Coluna

Uso anormal da propriedade no direito da vizinhança

O homem é um ser gregário, ou no clássico adágio, um animal social. Vive das inter-relações que firma com seus semelhantes, e se organiza em sociedade para enfrentar as vicissitudes de sua frágil existência. Um homem, sozinho, na natureza, é presa - em um grupo, é predador.

O homem transforma sua natureza quando vive em sociedade, e dos vínculos que trava com seu semelhante, surgem a cultura, o desenvolvimento, a civilização.

Mas a vida em sociedade criou uma figura singular, digna de veneração para alguns, e ilimitada fonte de sofrimentos para outros: o vizinho.

Vizinho é aquele que lhe empresta o açúcar, mas, também, é aquele que coloca lixo na frente de casa; é aquele que cuida do seu cachorro quando você viaja, mas é aquele que dá festas barulhentas no meio da semana até de madrugada.

Mas o homem, diante de problemas corriqueiros como o da lida com o próximo, do alto de sua razão, criou o Direito para regular a vida do grupo social, e limitou seu próprio campo de atuação para garantir a paz da vida em comum. O preço a ser pago, em razão da vida social, afinal, é o Direito.

O vizinho que constrói aquele muro tapando nossa visão da paisagem, que ouve música até alta madrugada, que passeia nu no quintal (logo abaixo da nossa janela), que pega as frutas da árvore que plantamos próximo à cerca, foi considerado, pelo Direito, um preço alto demais a ser pago pela vida em sociedade, de tal sorte que a experiência humana criou um sistema de direitos e obrigações para disciplinar o relacionamento entre as pessoas que vivem próximas entre si: o Direito de Vizinhança.

No Brasil, o Direito da Vizinhança herdou forte influência do Direito Romano, com todo o seu pragmatismo e funcionalidade. O conceito de função social da propriedade, incluído em nosso ordenamento jurídico no fim do século passado, também influenciou a maneira como disciplinamos nossas relações com nossos vizinhos.

Para se conhecer um pouco sobre o Direito que rege as relações entre vizinhos, conforme estabelecido no ordenamento jurídico nacional, deve-se ter em mente, em primeiro lugar, que existem limitações ao uso da propriedade.

Ninguém pode causar prejuízo a outrem, se abrigando em um pretenso direito de fazer o que quiser com a propriedade que é sua.

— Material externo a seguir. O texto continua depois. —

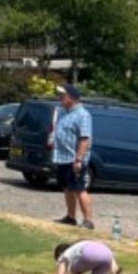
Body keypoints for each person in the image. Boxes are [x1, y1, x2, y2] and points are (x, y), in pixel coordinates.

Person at [53, 83, 94, 229]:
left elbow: (85, 139)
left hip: (74, 159)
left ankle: (88, 220)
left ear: (72, 97)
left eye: (62, 95)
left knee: (79, 188)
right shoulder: (64, 112)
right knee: (67, 188)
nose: (60, 98)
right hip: (63, 158)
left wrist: (78, 159)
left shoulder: (83, 115)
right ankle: (71, 216)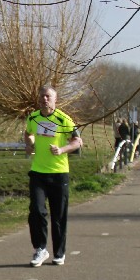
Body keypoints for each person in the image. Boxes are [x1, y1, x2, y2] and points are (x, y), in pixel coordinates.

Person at [25, 84, 83, 267]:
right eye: (42, 96)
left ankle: (59, 252)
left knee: (58, 216)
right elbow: (28, 133)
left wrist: (62, 149)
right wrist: (30, 144)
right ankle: (40, 249)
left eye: (48, 96)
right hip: (38, 172)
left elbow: (77, 141)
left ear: (55, 100)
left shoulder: (64, 119)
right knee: (37, 211)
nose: (44, 99)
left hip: (59, 173)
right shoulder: (33, 117)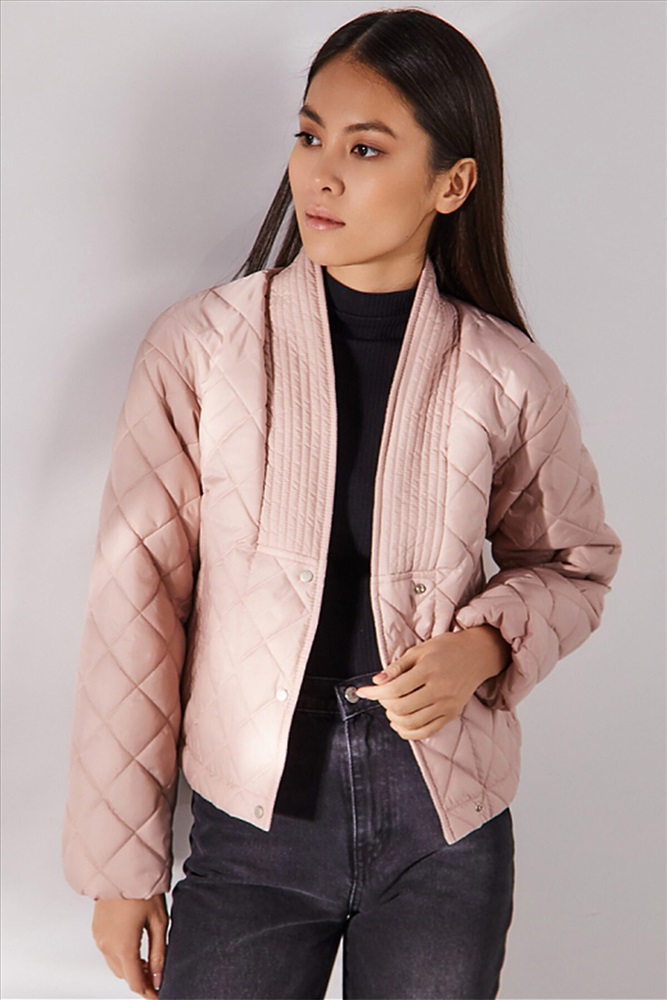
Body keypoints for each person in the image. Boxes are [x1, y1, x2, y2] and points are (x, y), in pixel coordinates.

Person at [62, 9, 622, 1000]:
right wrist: (121, 867)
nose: (319, 173)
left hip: (444, 823)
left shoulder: (508, 376)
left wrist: (485, 647)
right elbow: (134, 606)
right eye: (310, 134)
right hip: (253, 820)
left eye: (365, 149)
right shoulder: (199, 350)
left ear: (451, 184)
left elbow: (573, 566)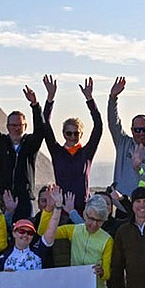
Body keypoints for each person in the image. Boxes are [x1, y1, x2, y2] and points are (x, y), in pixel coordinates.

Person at [0, 74, 46, 222]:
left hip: (24, 200)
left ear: (25, 126)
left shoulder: (30, 144)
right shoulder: (0, 143)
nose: (16, 128)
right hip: (2, 199)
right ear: (7, 126)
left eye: (20, 125)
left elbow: (41, 130)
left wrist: (35, 105)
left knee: (24, 235)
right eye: (13, 125)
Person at [40, 75, 104, 213]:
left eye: (76, 133)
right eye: (69, 133)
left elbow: (98, 126)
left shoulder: (86, 153)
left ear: (81, 134)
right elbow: (44, 124)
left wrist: (90, 99)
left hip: (83, 209)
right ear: (64, 134)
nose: (73, 137)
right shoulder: (57, 152)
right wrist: (50, 97)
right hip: (61, 210)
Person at [106, 76, 145, 197]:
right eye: (137, 130)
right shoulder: (123, 143)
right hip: (121, 203)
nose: (141, 133)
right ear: (132, 130)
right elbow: (113, 122)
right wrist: (113, 98)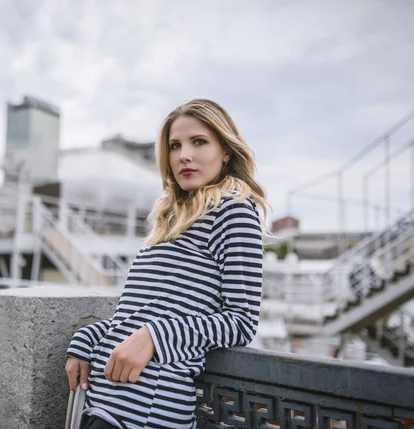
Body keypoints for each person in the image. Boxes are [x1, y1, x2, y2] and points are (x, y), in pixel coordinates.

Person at [65, 98, 267, 429]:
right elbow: (136, 318)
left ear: (226, 151)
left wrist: (157, 336)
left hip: (147, 413)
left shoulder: (235, 213)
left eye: (198, 142)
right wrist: (87, 340)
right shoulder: (168, 221)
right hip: (103, 403)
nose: (183, 154)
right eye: (175, 145)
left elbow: (241, 322)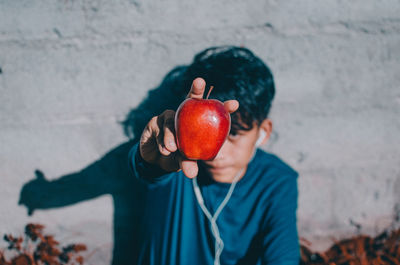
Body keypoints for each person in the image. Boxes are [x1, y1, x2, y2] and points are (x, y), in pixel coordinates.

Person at [128, 46, 300, 265]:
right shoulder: (176, 164)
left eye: (234, 134)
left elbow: (284, 257)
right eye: (204, 134)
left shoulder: (277, 181)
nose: (216, 154)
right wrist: (150, 160)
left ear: (263, 132)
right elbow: (147, 170)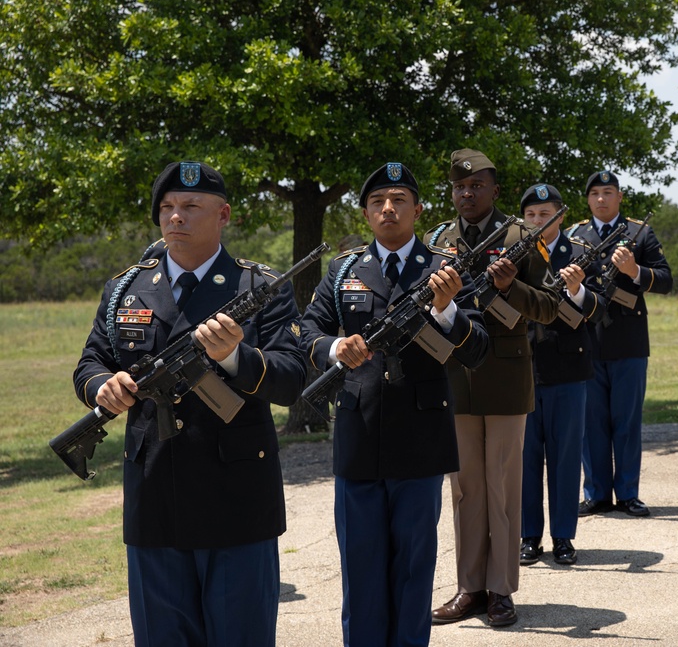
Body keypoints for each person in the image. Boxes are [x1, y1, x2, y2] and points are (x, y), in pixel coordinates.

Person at [73, 161, 306, 647]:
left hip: (236, 501)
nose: (175, 218)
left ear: (223, 215)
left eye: (190, 207)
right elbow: (90, 361)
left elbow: (294, 380)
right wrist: (102, 387)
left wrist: (236, 357)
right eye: (167, 208)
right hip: (155, 496)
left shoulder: (259, 288)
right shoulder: (124, 289)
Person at [299, 163, 489, 647]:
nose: (389, 208)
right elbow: (305, 330)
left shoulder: (443, 270)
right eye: (378, 201)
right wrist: (333, 349)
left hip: (422, 440)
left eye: (399, 199)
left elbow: (478, 348)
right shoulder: (342, 271)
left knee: (413, 567)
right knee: (361, 569)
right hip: (359, 437)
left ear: (419, 210)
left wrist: (446, 310)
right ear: (365, 213)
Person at [426, 149, 559, 628]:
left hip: (504, 379)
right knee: (465, 489)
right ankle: (470, 588)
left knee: (502, 488)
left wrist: (511, 289)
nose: (467, 193)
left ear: (495, 190)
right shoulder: (438, 240)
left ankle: (501, 589)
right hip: (456, 378)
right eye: (460, 187)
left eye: (477, 185)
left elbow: (549, 308)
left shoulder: (522, 239)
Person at [569, 170, 673, 518]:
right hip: (588, 341)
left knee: (627, 421)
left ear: (620, 197)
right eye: (595, 193)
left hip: (628, 342)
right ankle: (596, 493)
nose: (601, 199)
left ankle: (628, 493)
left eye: (608, 192)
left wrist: (633, 270)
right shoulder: (576, 235)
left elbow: (665, 280)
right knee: (591, 423)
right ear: (588, 199)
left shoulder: (638, 233)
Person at [518, 184, 605, 567]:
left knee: (566, 458)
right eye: (532, 215)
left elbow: (600, 309)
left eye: (545, 214)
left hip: (569, 370)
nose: (538, 221)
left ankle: (564, 537)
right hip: (522, 369)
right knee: (525, 459)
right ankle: (529, 536)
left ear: (561, 216)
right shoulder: (513, 254)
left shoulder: (583, 254)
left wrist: (578, 290)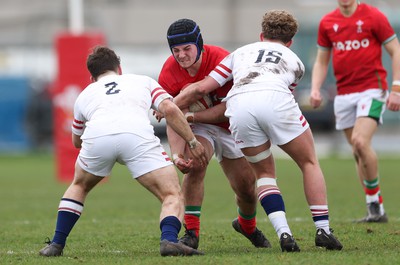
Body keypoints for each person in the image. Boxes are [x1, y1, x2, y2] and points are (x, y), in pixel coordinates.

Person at [173, 10, 343, 251]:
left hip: (239, 106)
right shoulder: (295, 60)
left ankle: (284, 234)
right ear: (290, 41)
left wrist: (169, 107)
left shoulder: (239, 53)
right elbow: (284, 91)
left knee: (264, 173)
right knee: (308, 163)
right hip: (275, 99)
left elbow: (200, 88)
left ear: (261, 35)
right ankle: (323, 229)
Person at [38, 46, 208, 257]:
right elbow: (171, 109)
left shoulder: (85, 94)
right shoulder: (142, 80)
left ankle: (56, 244)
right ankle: (169, 240)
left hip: (98, 137)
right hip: (137, 136)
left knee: (79, 186)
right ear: (119, 69)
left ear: (92, 77)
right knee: (171, 194)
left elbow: (76, 141)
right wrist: (192, 142)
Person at [158, 18, 271, 250]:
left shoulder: (222, 59)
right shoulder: (169, 71)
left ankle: (247, 226)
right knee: (195, 163)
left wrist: (190, 116)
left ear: (199, 44)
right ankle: (191, 232)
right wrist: (177, 154)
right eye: (176, 50)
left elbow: (228, 109)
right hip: (199, 129)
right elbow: (172, 118)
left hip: (231, 126)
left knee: (247, 189)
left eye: (187, 48)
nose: (181, 55)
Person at [309, 0, 400, 223]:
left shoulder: (374, 16)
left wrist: (396, 87)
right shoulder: (327, 22)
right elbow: (322, 61)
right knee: (357, 151)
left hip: (373, 91)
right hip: (343, 95)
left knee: (360, 141)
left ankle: (375, 206)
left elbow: (395, 50)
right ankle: (374, 207)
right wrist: (315, 89)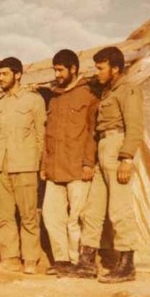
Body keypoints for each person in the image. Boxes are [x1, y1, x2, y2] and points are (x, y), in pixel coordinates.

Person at [76, 46, 143, 283]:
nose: (98, 72)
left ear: (115, 68)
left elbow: (135, 126)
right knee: (93, 209)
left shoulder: (128, 90)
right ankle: (86, 262)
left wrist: (127, 158)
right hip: (104, 147)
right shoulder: (108, 92)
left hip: (117, 147)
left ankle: (127, 265)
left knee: (119, 209)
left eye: (101, 68)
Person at [41, 49, 99, 276]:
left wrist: (88, 163)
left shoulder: (89, 95)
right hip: (55, 168)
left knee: (77, 218)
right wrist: (45, 165)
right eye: (54, 70)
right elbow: (48, 135)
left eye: (60, 70)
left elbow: (93, 132)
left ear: (73, 69)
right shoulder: (54, 98)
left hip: (77, 167)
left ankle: (79, 263)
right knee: (51, 215)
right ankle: (62, 260)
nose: (57, 75)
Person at [0, 57, 45, 274]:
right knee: (2, 215)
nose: (0, 78)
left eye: (5, 74)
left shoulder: (33, 101)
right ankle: (10, 257)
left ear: (18, 74)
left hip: (25, 165)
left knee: (28, 214)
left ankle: (30, 258)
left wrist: (38, 163)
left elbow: (41, 135)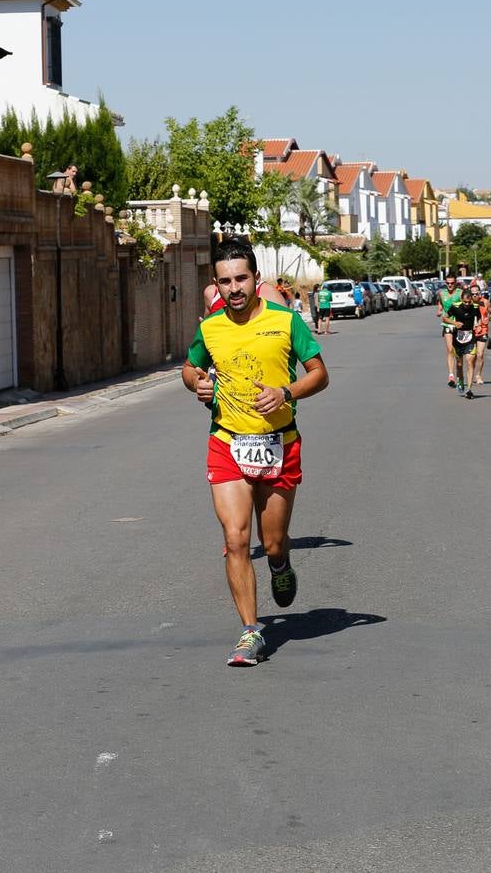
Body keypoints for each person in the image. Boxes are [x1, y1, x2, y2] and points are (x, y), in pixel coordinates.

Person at [181, 240, 329, 666]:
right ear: (216, 285)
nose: (234, 288)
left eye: (241, 279)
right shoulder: (211, 328)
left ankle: (280, 565)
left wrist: (286, 392)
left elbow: (319, 374)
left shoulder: (285, 321)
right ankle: (251, 632)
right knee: (235, 539)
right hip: (227, 441)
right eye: (225, 281)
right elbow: (190, 368)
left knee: (274, 542)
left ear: (255, 279)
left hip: (278, 443)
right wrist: (197, 384)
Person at [444, 288, 482, 399]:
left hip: (470, 338)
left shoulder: (475, 307)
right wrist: (455, 323)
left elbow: (479, 318)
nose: (467, 304)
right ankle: (460, 380)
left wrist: (478, 325)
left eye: (469, 302)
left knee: (470, 362)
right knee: (459, 365)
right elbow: (445, 318)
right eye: (465, 302)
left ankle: (469, 389)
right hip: (458, 340)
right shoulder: (455, 307)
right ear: (461, 299)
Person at [436, 270, 465, 388]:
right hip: (447, 324)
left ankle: (459, 375)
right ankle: (451, 375)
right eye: (448, 283)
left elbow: (466, 305)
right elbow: (440, 304)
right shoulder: (442, 294)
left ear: (456, 283)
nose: (450, 285)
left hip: (459, 324)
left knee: (459, 353)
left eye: (452, 283)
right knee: (450, 349)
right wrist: (439, 311)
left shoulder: (460, 293)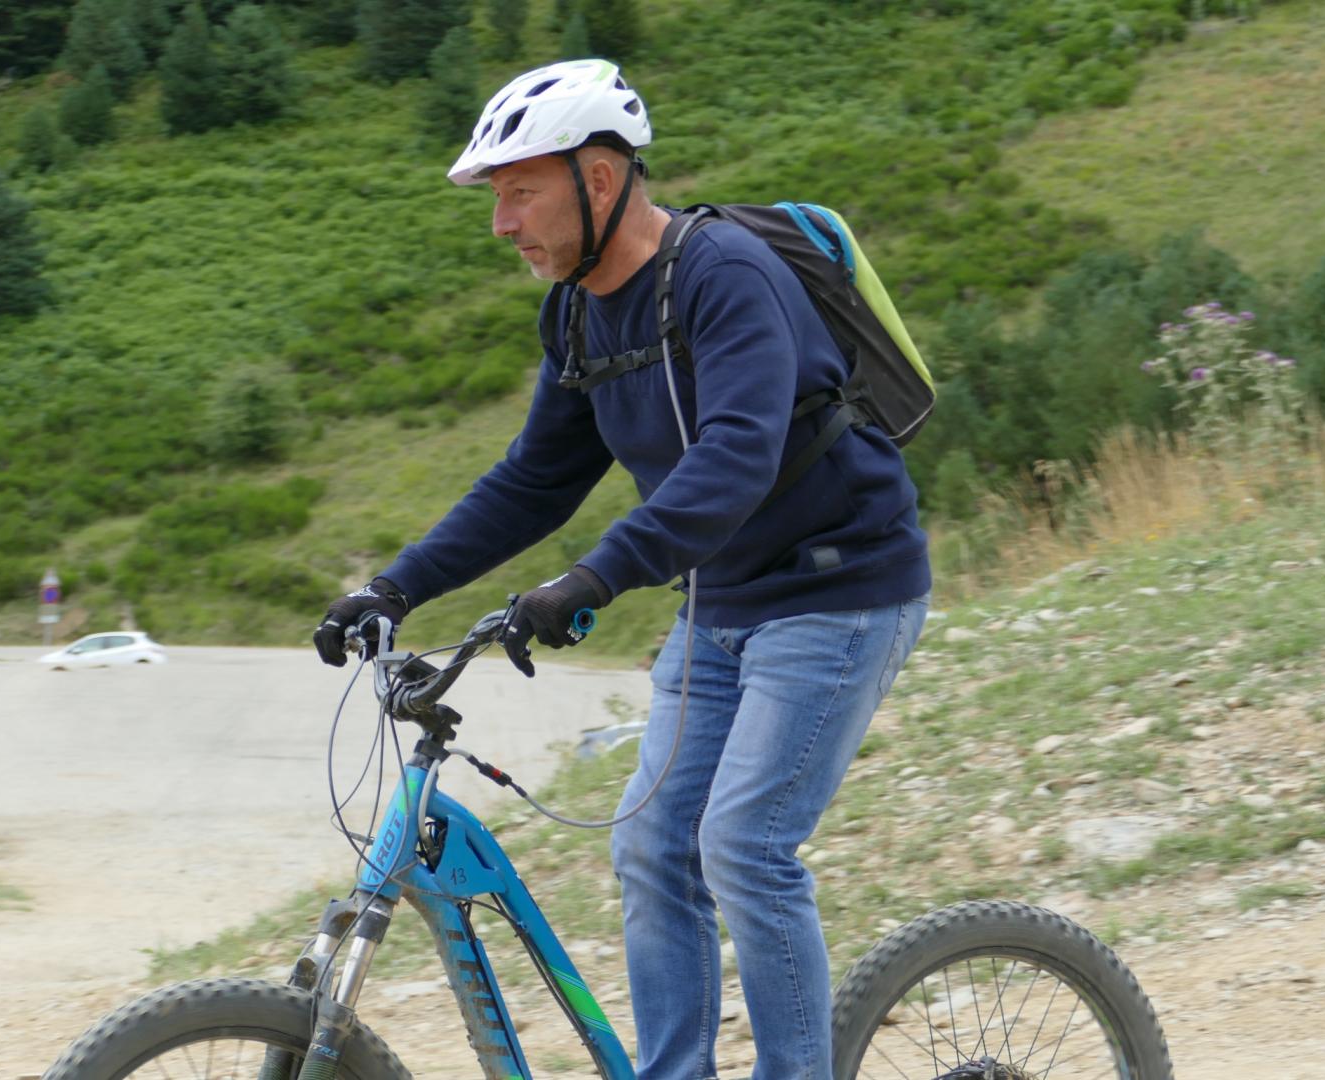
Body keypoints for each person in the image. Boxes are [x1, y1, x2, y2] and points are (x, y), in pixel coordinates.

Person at [311, 59, 930, 1080]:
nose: (502, 223)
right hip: (722, 601)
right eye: (498, 199)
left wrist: (594, 579)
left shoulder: (723, 273)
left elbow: (736, 457)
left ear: (599, 180)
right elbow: (533, 481)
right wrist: (395, 586)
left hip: (841, 591)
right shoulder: (576, 311)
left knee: (742, 846)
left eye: (519, 192)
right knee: (652, 847)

O proprietário, ou possuidor, vizinho também tem direitos a serem respeitados.

Por princípio fundamental do direito de vizinhança estabelecido na lei brasileira, o proprietário ou possuidor de um prédio tem o direito de fazer cessar as interferências prejudiciais à segurança, ao sossego e à saúde dos que o habitam provocadas pela utilização da propriedade vizinha.

Analisando essa disposição, vê-se que o legislador nacional escolheu a segurança, o sossego, e a saúde como bens da vida que merecem proteção especial nas relações entre vizinhos. Em suma, as atividades do vizinho que se refiram à própria propriedade estão limitadas àquelas que não interfiram com esses valores legalmente protegidos.

Tais interferências devem, em contrapartida, ser toleradas quando forem justificadas pelo interesse público, mas, ainda assim, mesmo nesse caso, o causador dessas interferências deve pagar ao vizinho atingido uma indenização que a lei define como "cabal".

Tais disposições legais limitam o uso anormal da propriedade, que abarca múltiplas situações. Uma das mais freqüentes é a do prédio que ameace ruína. Nesse caso, o proprietário ou possuidor tem o direito de exigir do dono do prédio vizinho que esteja nessas condições sua demolição ou sua reparação, bem como, pode exigir que lhe seja prestada caução pelo risco iminente.

Também anormal está o uso do terreno baldio que se infesta de ratos, e oferece risco à saúde dos vizinhos, de forma que afronta tanto o Direito de Vizinhança quanto as normas pertinentes à Vigilância Sanitária.

Esses casos, assim como muitos outros semelhantes, podem ensejar medidas judiciais protetivas ao vizinho atingido, ou mesmo ações indenizatórias. Porém, ações dessa natureza não são tão comuns quanto o largo número de cidadãos brasileiros poderia fazer supor que existissem. Esse fato tem raízes não só na característica pacífica do brasileiro médio, mas também, e principalmente, no desconhecimento que ele tem da lei e do seu direito.

Dr. Daniel Mendes Ortolani é advogado atuante nos ramos do Direito Civil, Empresarial e Tributário, autor de diversos artigos, e formado em Direito pela Pontifícia Universidade Católica de São Paulo – PUC/SP.